Employment is not just a material issue. It's a psychological, emotional issue. An insightful essay that deals with data from Marienthal, a small Austrian village whose citizens, in the 1920s, overwhelmingly relied on a single textile factory for employment. Money quote:
Marienthal had previously been an active community with social clubs and political organizations. The paradox is that, after the factory closed and people had abundant leisure, these activities withered. Villagers could not seem to find the time and energy to do much of anything. In the two years after the factory closed, the average number of volumes loaned out by the town library dropped by half ...

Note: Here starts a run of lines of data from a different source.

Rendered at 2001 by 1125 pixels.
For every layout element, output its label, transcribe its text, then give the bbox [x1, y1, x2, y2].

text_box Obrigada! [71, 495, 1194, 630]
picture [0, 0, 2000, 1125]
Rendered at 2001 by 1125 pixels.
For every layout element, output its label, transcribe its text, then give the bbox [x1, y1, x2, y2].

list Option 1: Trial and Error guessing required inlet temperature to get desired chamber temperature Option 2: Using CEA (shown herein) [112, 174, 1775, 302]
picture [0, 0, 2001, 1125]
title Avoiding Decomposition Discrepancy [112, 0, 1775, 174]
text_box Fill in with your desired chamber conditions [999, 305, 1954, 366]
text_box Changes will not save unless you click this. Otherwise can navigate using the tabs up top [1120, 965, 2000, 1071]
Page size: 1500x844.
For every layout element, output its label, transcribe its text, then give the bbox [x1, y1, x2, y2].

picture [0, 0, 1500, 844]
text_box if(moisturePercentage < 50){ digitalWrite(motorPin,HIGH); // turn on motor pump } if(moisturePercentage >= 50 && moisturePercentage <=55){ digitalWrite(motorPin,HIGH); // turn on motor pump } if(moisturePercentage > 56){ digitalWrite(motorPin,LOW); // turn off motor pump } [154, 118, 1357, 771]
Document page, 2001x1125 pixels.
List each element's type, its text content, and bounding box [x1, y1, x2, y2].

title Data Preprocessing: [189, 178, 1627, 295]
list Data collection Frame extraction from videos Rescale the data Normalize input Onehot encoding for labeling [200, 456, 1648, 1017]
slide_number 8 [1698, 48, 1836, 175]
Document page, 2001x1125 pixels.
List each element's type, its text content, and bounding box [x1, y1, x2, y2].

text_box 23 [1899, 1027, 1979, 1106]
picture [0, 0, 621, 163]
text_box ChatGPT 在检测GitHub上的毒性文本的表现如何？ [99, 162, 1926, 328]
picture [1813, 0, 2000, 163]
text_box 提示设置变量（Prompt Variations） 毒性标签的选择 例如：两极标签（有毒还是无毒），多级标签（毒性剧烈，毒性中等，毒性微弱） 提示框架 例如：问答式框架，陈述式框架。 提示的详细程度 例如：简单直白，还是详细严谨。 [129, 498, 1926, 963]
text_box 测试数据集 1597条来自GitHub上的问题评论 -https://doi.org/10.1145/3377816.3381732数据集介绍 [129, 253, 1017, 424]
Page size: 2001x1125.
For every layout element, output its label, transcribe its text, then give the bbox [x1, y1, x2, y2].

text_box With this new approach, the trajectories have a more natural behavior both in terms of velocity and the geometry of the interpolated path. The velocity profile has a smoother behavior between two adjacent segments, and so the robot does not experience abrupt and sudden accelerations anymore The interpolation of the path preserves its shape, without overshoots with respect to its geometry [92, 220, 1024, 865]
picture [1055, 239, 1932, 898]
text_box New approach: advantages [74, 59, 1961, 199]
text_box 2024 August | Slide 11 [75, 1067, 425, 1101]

Time seemed to warp. Men stopped wearing watches, and wives complained that their husbands were chronically late for mealseven though they were not coming from anything. Outsiders observed that it took villagers longer and longer just to walk down the street. People slept for hours more each night than they ever had. They could not recall how they spent their days, and they whittled away far more time sitting at home or standing around in the street than doing any other activity.
A group of sociologists who had come to interview the townspeople as part of a study on the importance of work determined that what destroyed life in Marienthal was not the loss of wages, but the loss of ability to earn them. When the researchers left the village, their prognosis was grim: “As conditions deteriorate, forces may emerge in the community ushering in totally new events, such as revolt or migration. It is, however, also possible that the feeling of solidarity that binds the people of Marienthal together in the face of adversity will one day dissolve, leaving each individual to scramble after his own salvation.”
The lesson of Marienthal is clear. Work is not just a means to an end. Work has enormous intrinsic value.